But there I was, at the Friday night session of Beervana, and I had a choice - take the easy route and stick to good ol' ciders, or actually branch out and try some beers.
I opted to be brave, and try a range of beers before allowing myself a familiar cider.
First up: A Kaiser Brothers Brewery Tangerine Dream. This golden wheat lager was utterly delicious. Fruity, refreshing and a perfect gateway beer.
Next up, my first sour beer of the evening at Deep Creak: a Steam Funk Apricot Gose. Sour beer, I'll discover by the end of the night, is the beer for me.
Refreshing and crisp my tasting note is simply amazing. I can picture sitting back on a hot summers afternoon with a glass of this in hand.
But now its time to take off the training wheels, and dive into the hops.
I give it a good shot. The South Island pale-ale at Eagle Brewing seems like a good plan, because I'm told it's brought in for people who don't love hops.
It's not too bad, but it's definitely not winning me over and my eyes start to seek out menus with Gose or wheat beer on the menu.
A big pigeon pilsner at Kereru is better. I could drink more of this - it's like training wheels for hoppy beers.
But a sip of a few of the big hoppy numbers my partner tries definitely aren't for me as I try to rid myself of the familiar sawdust feeling.

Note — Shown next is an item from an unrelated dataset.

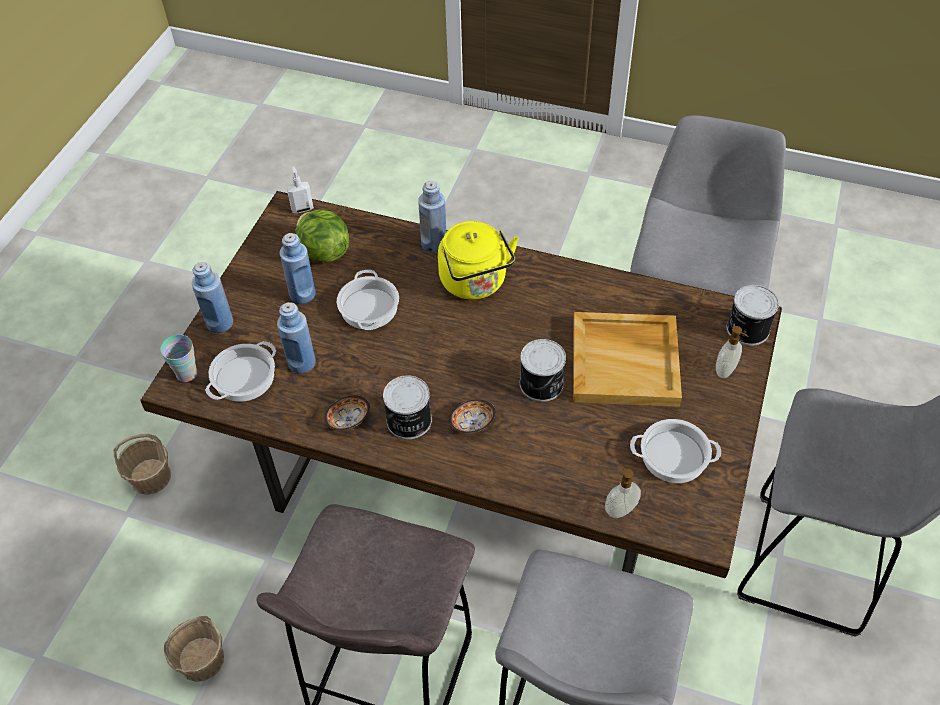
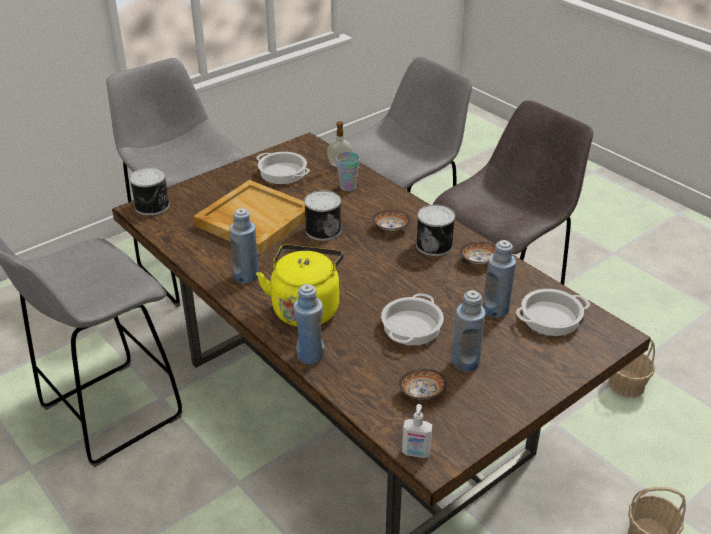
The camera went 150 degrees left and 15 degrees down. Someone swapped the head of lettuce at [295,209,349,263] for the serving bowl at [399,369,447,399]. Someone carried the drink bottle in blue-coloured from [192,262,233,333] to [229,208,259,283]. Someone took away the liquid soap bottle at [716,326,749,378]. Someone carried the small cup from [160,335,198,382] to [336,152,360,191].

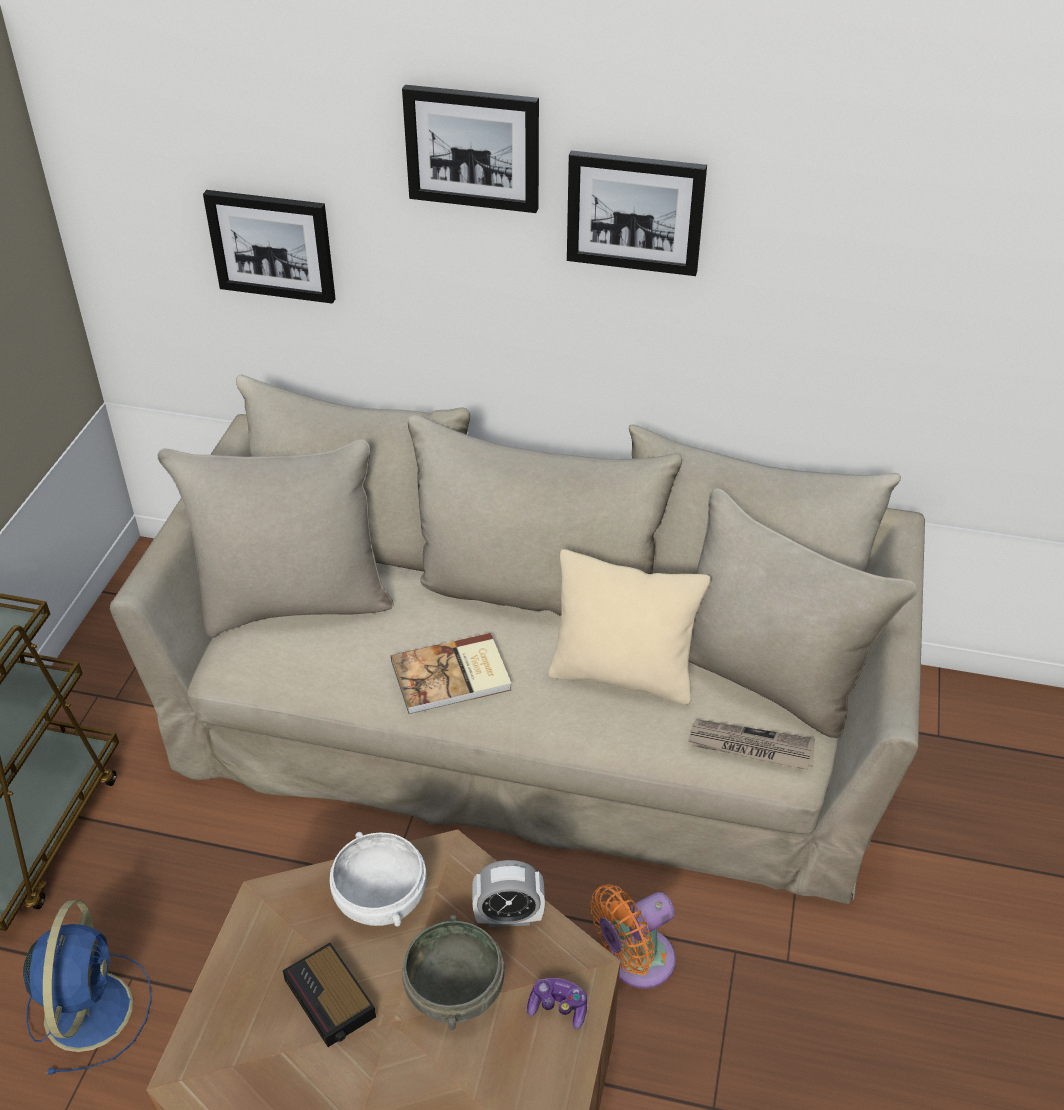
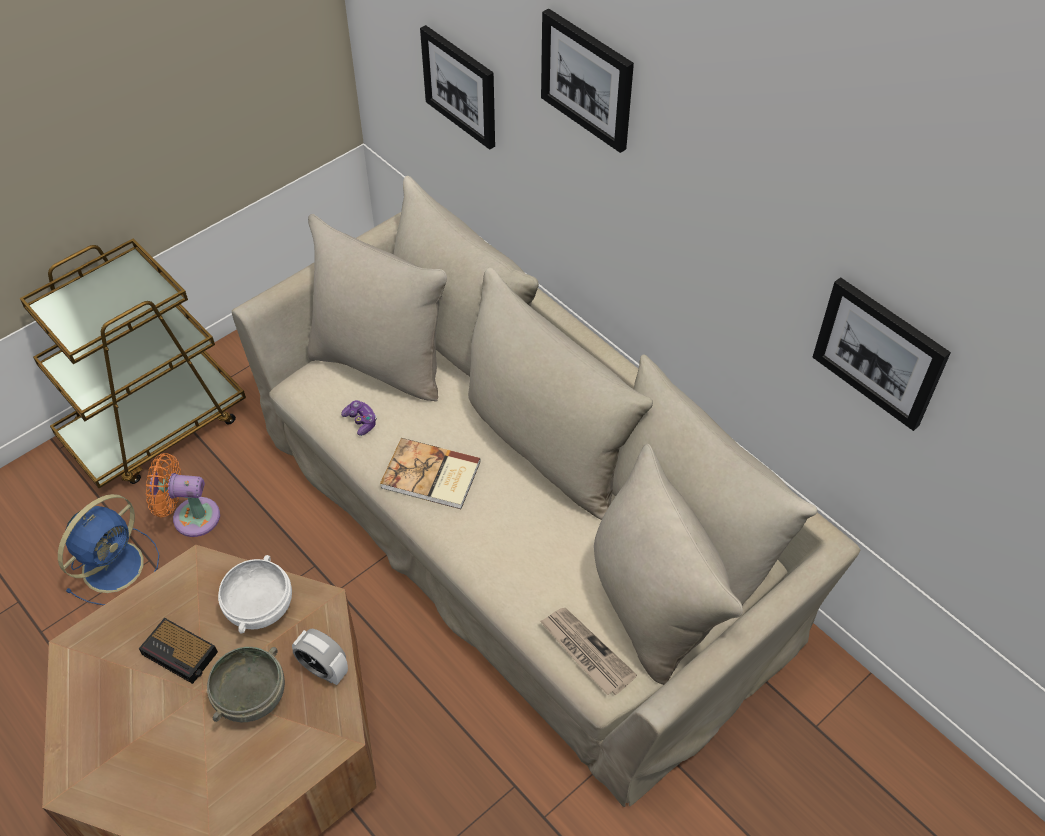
The camera went 35 degrees right and 10 degrees up. Someone carried the picture from [567,150,707,276] to [813,277,951,431]. Someone took away the pillow in sand-coloured at [548,549,711,705]. Someone carried the cooling fan in orange-coloured from [590,884,676,989] to [146,453,220,537]. Someone rotated the bedside clock at [283,943,376,1047] by 60 degrees counterclockwise. Someone carried the joypad from [527,978,587,1029] to [341,400,377,436].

And then it's time for the big kahuna - a dark beer. My partner and I choose Altitude Brewing, and taste a whiskey barrel aged rum and raisin stout. It is smooth and delicious, leaving that familiar whiskey tingle.
But while its rich and complex, its also heavy, and I'm glad I only have a small taster.
By this stage I've earned a glass of water and some cider, but I'm somewhat converted to the world of beer.
At least, the ones without too many hops.
TIPS FOR BEGINNERS
Sour beers and wheat beers are a good option to get started.
If you're not sure, talk to the people serving. They're knowledgeable, friendly and eager to talk beer.
Don't be afraid of the homebrew stand. The NZHC stand has some great beers, particularly the Gin and Juice, a grapefruit and juniper IPA, by Baseline Brewing.
Unless you really love a beer, stick with the 75ml tasters. You get to try many more beers and they are usually generous pours.
Even the beer lovers should branch out into the ciders, because there are some truly delicious ones on offer. Tutu has a crisp classic apple cider, and the Zeffer apple crumble cider was amazingly complex in flavour with the familiar flavour and scent hitting you with every sip.
Ladies: this event is a revelation. While there are plenty of women, there are definitely more men, and this pays off when you need to go - there wasn't a line to be seen at the toilets.
Get in early with food. There are heaps of delicious eats on offer, but many had sold out by the end.